Activity> Would you retype exactly the lines from the one holding "pinky pip: (336, 677)" through the last line of the listing, and only those, without pictures?

Supplied material>

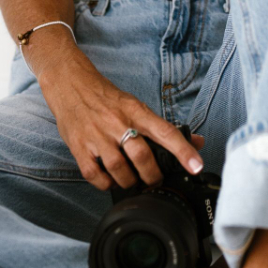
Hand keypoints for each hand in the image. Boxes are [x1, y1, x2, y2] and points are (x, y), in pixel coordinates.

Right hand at [37, 48, 205, 191]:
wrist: (70, 83)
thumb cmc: (106, 98)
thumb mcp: (136, 106)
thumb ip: (163, 127)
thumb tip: (197, 141)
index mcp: (135, 111)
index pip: (165, 132)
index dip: (184, 151)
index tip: (196, 166)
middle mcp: (117, 122)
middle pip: (141, 156)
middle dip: (152, 175)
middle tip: (154, 180)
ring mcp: (97, 135)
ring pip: (119, 169)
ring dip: (129, 182)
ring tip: (132, 181)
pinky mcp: (79, 146)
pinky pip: (94, 175)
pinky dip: (105, 184)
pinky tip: (110, 180)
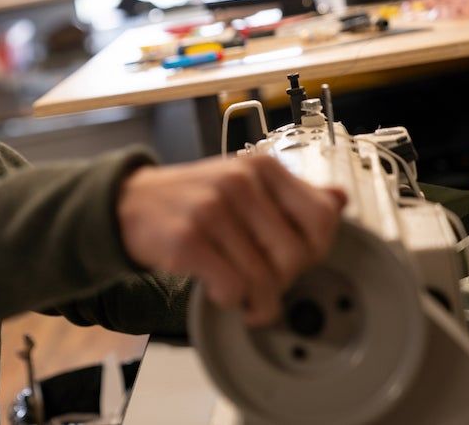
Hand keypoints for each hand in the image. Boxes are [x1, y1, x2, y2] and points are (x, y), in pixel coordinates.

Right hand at [117, 155, 345, 325]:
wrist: (129, 203)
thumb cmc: (190, 198)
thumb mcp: (242, 183)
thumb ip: (291, 194)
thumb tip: (339, 200)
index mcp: (261, 167)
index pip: (322, 218)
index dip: (314, 250)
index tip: (295, 261)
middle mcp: (240, 182)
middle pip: (296, 255)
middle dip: (283, 281)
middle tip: (265, 285)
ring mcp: (212, 209)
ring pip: (264, 277)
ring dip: (257, 301)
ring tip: (245, 299)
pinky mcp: (187, 238)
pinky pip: (231, 287)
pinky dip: (229, 300)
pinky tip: (219, 292)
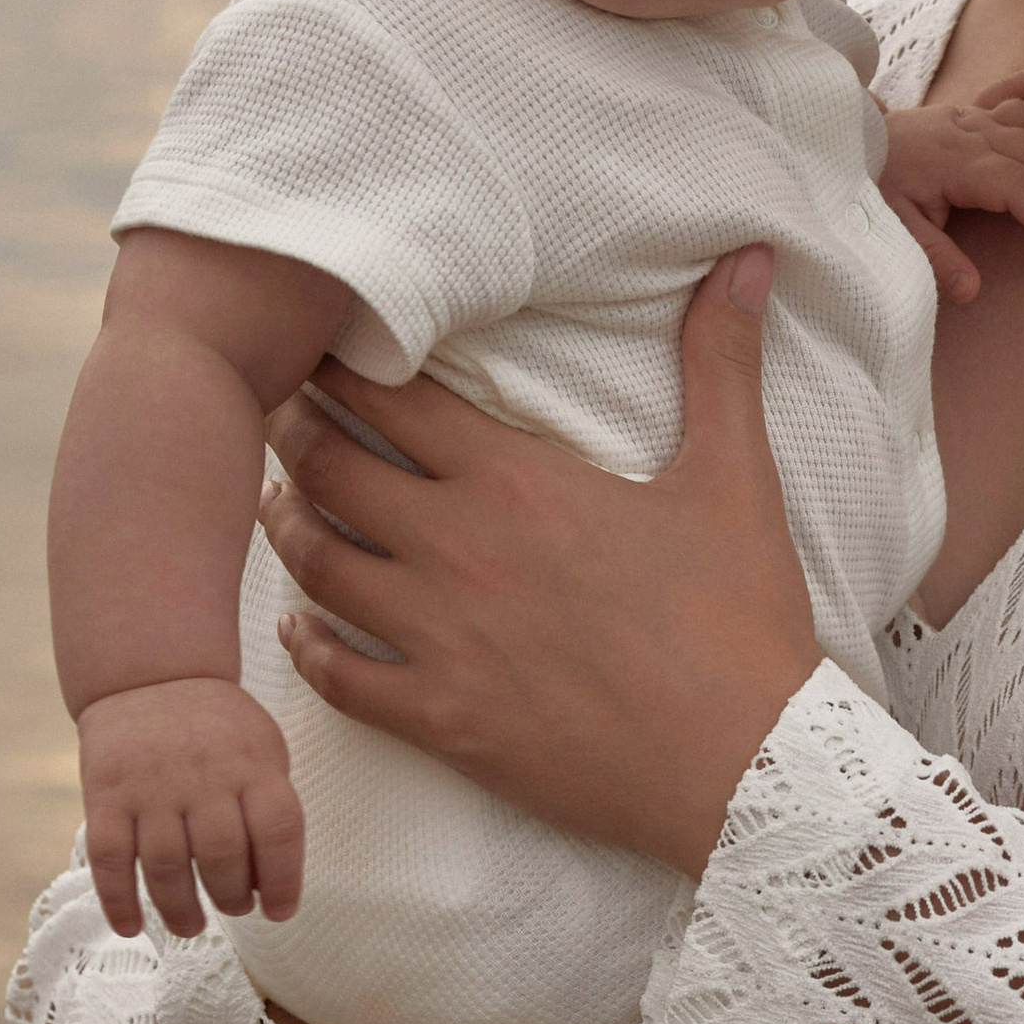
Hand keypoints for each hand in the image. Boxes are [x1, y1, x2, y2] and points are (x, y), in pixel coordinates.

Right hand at [76, 676, 304, 939]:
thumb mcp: (262, 750)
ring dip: (180, 909)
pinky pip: (110, 859)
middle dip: (231, 897)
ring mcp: (151, 787)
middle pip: (221, 855)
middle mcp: (203, 775)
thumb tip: (267, 887)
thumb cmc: (219, 731)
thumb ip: (269, 809)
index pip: (278, 829)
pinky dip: (119, 901)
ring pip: (167, 865)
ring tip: (190, 925)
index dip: (283, 880)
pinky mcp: (105, 796)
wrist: (151, 677)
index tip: (279, 912)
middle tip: (232, 907)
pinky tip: (131, 926)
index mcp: (252, 763)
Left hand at [258, 249, 821, 880]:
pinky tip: (298, 631)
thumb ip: (722, 361)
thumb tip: (748, 258)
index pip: (396, 399)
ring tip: (276, 503)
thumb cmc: (739, 617)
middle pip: (331, 470)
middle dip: (295, 433)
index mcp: (518, 481)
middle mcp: (458, 550)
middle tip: (276, 412)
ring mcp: (439, 639)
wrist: (745, 765)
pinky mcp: (440, 720)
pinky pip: (336, 677)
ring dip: (287, 528)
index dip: (345, 367)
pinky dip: (305, 648)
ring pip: (316, 567)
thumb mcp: (734, 476)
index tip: (317, 346)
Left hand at [879, 52, 1023, 302]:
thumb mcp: (888, 229)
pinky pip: (1016, 87)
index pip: (1014, 187)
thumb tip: (971, 289)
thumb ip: (931, 258)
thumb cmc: (866, 187)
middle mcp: (969, 131)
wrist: (838, 142)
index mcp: (953, 161)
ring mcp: (972, 114)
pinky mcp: (971, 108)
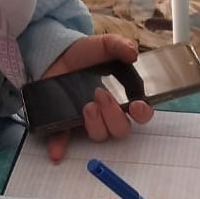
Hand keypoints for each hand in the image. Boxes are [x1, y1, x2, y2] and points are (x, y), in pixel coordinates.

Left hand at [43, 33, 152, 162]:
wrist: (57, 54)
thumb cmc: (86, 54)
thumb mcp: (103, 45)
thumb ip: (119, 45)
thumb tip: (132, 53)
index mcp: (122, 97)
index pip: (140, 114)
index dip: (142, 114)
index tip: (136, 105)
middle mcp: (107, 114)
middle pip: (120, 129)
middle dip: (114, 116)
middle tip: (102, 95)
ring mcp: (86, 120)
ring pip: (99, 135)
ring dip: (96, 124)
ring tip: (87, 106)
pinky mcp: (64, 122)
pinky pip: (64, 140)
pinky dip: (60, 147)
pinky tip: (56, 153)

Problem solution>
pinky pip: (336, 677)
ring dip: (287, 528)
index dip: (345, 367)
pinky dip: (305, 648)
ring pip: (316, 567)
thumb mcp: (734, 476)
index tip: (317, 346)
Left hand at [879, 52, 1023, 302]:
thumb mcp: (888, 229)
pinky pip: (1016, 87)
index pip: (1014, 187)
thumb tip: (971, 289)
thumb ip: (931, 258)
thumb cmc: (866, 187)
middle mcp: (969, 131)
wrist: (838, 142)
index mcp: (953, 161)
ring mcp: (972, 114)
pinky mcp: (971, 108)
Hand keypoints for each hand in the image. Boxes are [x1, y1, x2, y2] and points are (x, y), in pixel coordinates.

Left hand at [43, 33, 152, 162]:
wrist: (57, 54)
thumb cmc: (86, 54)
thumb mcp: (103, 45)
thumb ip: (119, 45)
thumb tip: (132, 53)
index mcp: (122, 97)
index pip: (140, 114)
index dip: (142, 114)
index tip: (136, 105)
middle mcp: (107, 114)
middle pip: (120, 129)
middle dip: (114, 116)
middle tip: (102, 95)
ring mcp: (86, 120)
ring pip: (99, 135)
ring dip: (96, 124)
ring tip: (87, 106)
pinky mcp: (64, 122)
pinky pip: (64, 140)
pinky dip: (60, 147)
pinky tip: (56, 153)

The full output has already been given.